[MATERIAL FOR THIS EXERCISE Boundary: Start]
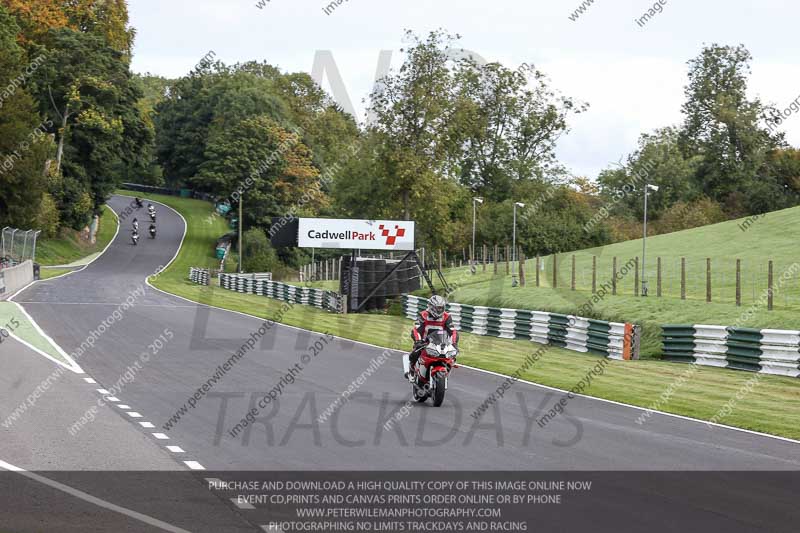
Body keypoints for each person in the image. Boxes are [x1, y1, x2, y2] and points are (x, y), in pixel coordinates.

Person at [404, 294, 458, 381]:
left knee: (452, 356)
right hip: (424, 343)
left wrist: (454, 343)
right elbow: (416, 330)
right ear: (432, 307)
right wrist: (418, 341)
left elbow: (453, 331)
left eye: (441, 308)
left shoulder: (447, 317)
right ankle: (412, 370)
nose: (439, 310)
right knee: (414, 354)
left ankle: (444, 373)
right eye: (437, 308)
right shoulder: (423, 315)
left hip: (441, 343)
[MATERIAL FOR THIS EXERCISE Boundary: End]
[MATERIAL FOR THIS EXERCISE Boundary: Start]
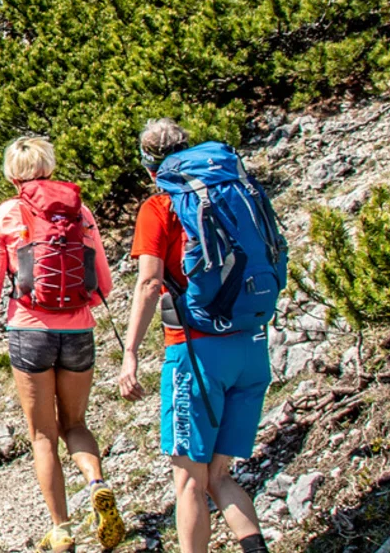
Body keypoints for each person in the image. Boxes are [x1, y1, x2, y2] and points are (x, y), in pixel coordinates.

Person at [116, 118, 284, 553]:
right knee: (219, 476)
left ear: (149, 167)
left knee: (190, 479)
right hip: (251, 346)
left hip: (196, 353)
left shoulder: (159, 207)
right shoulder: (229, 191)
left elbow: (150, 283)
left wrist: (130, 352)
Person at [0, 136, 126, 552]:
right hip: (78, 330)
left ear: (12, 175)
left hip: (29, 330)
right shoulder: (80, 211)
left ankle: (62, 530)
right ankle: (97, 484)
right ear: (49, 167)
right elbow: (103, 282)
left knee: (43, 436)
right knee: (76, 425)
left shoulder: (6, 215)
[MATERIAL FOR THIS EXERCISE Boundary: End]
[MATERIAL FOR THIS EXERCISE Boundary: Start]
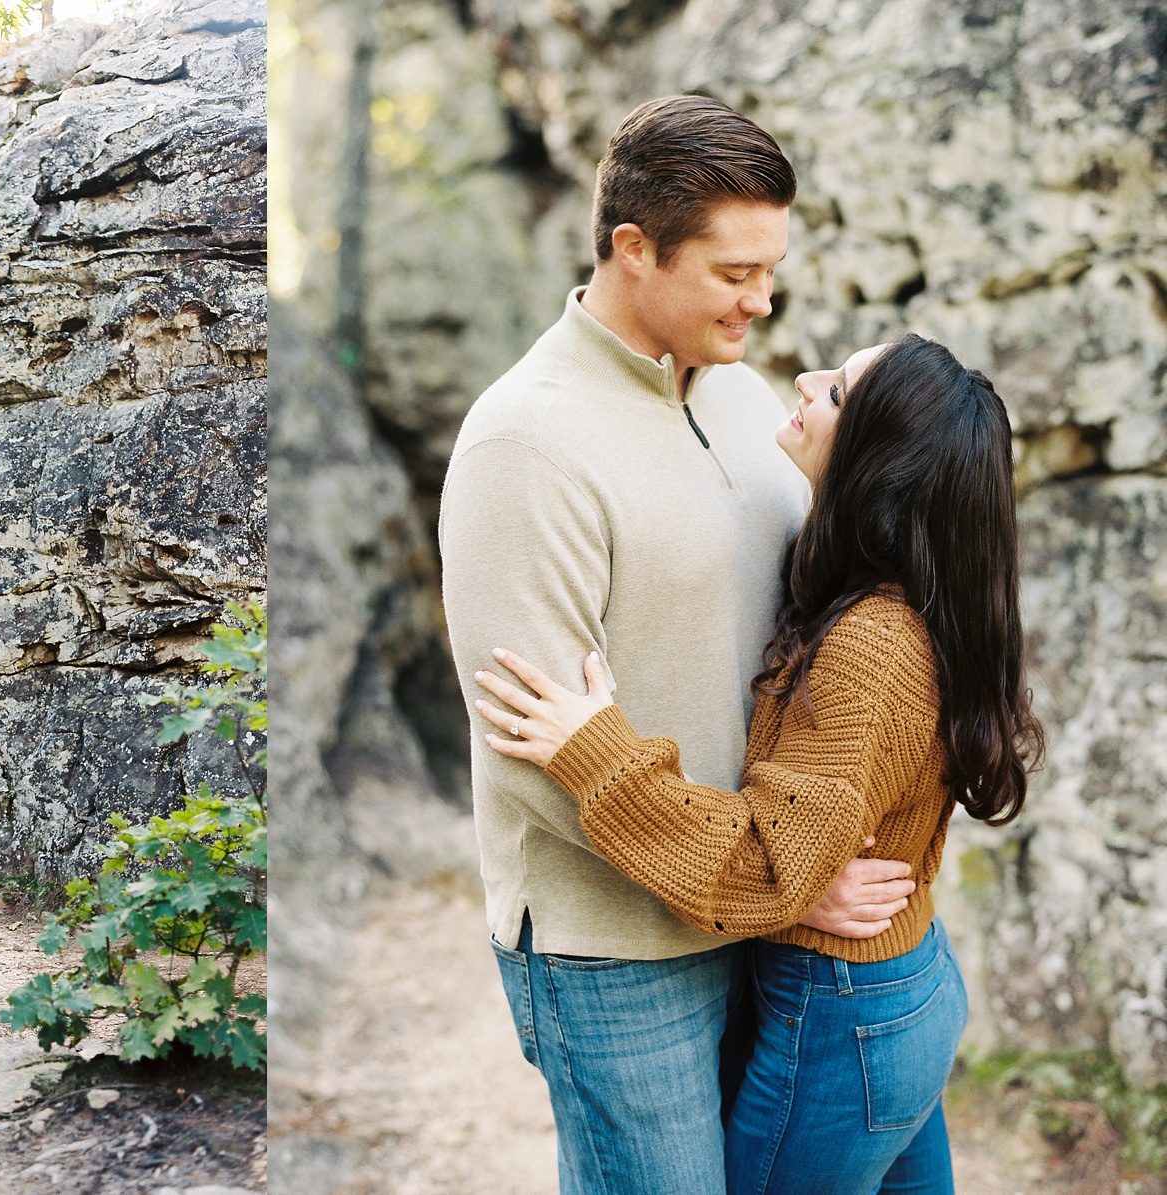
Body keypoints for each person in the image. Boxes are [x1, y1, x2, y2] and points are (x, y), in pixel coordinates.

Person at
[MATERIAL FOR THIS EXERCISE Boundary: End]
EXERCISE GOAL
Using the records above, restate word for word the lines from the one with "left shoulder: (447, 317)" through the one with "left hip: (441, 343)", both included.

OUTPUT FOR THIS TASK
left shoulder: (447, 317)
right ankle: (412, 370)
nose: (439, 310)
right knee: (414, 354)
left ankle: (444, 373)
right eye: (437, 308)
right shoulder: (423, 315)
left hip: (441, 343)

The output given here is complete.